Corría el año 1975 cuando, bajo el título de Crisis, what crisis?, aparecía el cuarto disco de la banda de rock sinfónico Supertramp.Y en su portada, un rocambolesco escenario donde un tipo en bañador se broncea, sombrilla y daiquiri mediante, bajo un plomizo cielo cargado de contaminación, todo ello enmarcado en un paisaje industrial de factorías emitiendo densas nubes de humo e infraviviendas compartiendo el infecto espacio.La metáfora parece clara, para lo que me queda en este convento...

Crisis es en estos momentos una de las palabras más manoseadas, vituperadas, mencionadas y manipuladas hasta la saciedad por todos y cada uno de nosotros.Por encima de interpretaciones personales, parece haber un común acuerdo en señalar que la economía mundial, y la española por ende, se halla inmersa dentro de una profunda crisis, al menos así nos lo llevan contando dos años.Las funestas cifras ofrecidas por los organismos gubernamentales así parecen confirmarlo, nada menos que 4 millones de desempleados inscritos en las listas del INEM, destrucción masiva de puestos de trabajo en los sectores industrial y servicios, colapso financiero de miles de empresas.

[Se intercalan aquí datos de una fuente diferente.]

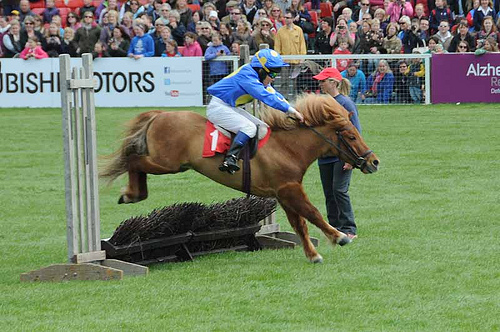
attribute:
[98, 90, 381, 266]
horse — brown, jumping, pony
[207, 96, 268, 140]
pants — white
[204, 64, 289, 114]
shirt — blue, yellow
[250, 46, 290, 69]
helmet — blue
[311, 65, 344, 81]
hat — red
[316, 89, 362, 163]
sweatshirt — blue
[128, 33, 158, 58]
shirt — blue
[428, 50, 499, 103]
sign — purple, white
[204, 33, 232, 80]
person — spectactor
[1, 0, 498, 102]
audience — crowd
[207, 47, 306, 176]
rider — jockey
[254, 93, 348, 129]
mane — flowing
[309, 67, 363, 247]
person — woman, standing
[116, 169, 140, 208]
leg — back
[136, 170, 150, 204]
leg — back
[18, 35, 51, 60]
person — girl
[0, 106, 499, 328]
ground — grass, green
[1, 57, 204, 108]
sign — white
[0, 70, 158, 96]
lettering — black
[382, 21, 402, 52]
spectator — watching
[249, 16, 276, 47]
spectator — watching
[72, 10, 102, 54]
spectator — watching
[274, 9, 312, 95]
man — standing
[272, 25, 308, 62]
shirt — yellow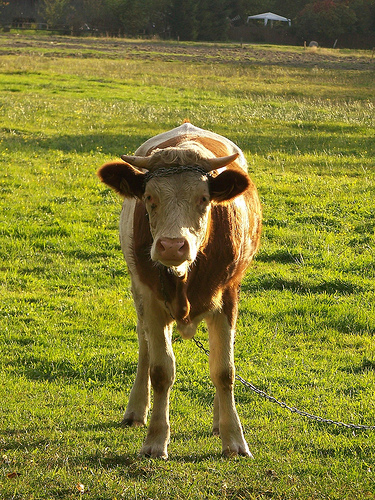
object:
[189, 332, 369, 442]
chain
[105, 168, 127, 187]
fur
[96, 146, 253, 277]
head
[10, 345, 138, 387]
shadow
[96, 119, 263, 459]
cow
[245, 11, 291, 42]
tent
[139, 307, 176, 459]
front leg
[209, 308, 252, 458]
front leg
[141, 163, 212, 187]
chain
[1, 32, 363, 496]
grass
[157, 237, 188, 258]
nose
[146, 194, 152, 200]
eye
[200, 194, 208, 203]
eye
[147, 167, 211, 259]
face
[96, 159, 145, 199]
ear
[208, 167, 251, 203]
ear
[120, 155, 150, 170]
horn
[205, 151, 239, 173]
horn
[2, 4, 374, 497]
area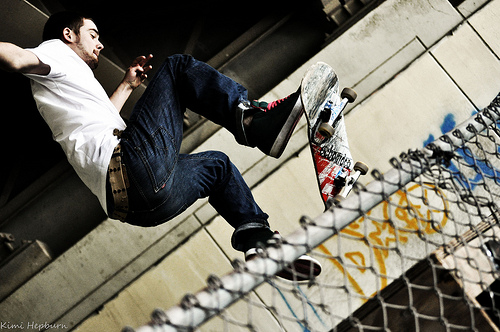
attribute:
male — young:
[1, 9, 306, 279]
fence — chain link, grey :
[121, 96, 498, 331]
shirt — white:
[32, 37, 133, 217]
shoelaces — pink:
[262, 98, 292, 112]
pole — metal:
[322, 106, 485, 236]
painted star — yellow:
[365, 217, 412, 253]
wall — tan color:
[25, 0, 497, 298]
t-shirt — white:
[10, 31, 127, 215]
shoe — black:
[241, 84, 309, 159]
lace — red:
[262, 96, 290, 110]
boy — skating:
[3, 2, 361, 264]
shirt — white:
[18, 69, 153, 174]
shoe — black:
[236, 84, 326, 170]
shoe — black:
[229, 230, 336, 287]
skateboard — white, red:
[297, 60, 363, 214]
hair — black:
[40, 13, 93, 44]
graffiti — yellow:
[291, 186, 466, 293]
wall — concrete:
[212, 147, 484, 325]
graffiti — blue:
[414, 119, 496, 170]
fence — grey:
[314, 212, 474, 314]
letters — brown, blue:
[317, 111, 497, 302]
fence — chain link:
[267, 230, 469, 278]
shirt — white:
[17, 35, 128, 221]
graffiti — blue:
[433, 115, 492, 193]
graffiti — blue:
[415, 106, 497, 197]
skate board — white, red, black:
[294, 64, 364, 205]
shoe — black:
[176, 70, 373, 164]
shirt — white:
[24, 35, 125, 217]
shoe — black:
[251, 72, 361, 179]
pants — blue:
[107, 51, 269, 223]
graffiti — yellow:
[328, 157, 499, 282]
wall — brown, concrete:
[4, 3, 498, 330]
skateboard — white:
[301, 61, 368, 210]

Si bien toda esta sintomatología, apocaliptica podríamos llamar, indica a las claras un claro retroceso de la economía española, no es menos cierto que quizás, y durante algunos años, los indicadores económicos patrios han reflejado de manera engañosa la verdadera dimensión de nuestra economía.La burbuja inmobiliaria impulsó un crecimiento ficticio, artificial, inestable que, como se ha demostrado posteriormente, ha terminado por explotar y por implotar.En aquellos momentos de generalizada especulación se popularizó de tal manera esa forma fácil de conseguir resultados monetarios que caló hondo incluso entre las clases trabajadoras y más desfavorecidas de la sociedad capitalista.Consumir, gastar, dilapidar, aparentar son leitmotiv válidos para aquella época no tan lejana.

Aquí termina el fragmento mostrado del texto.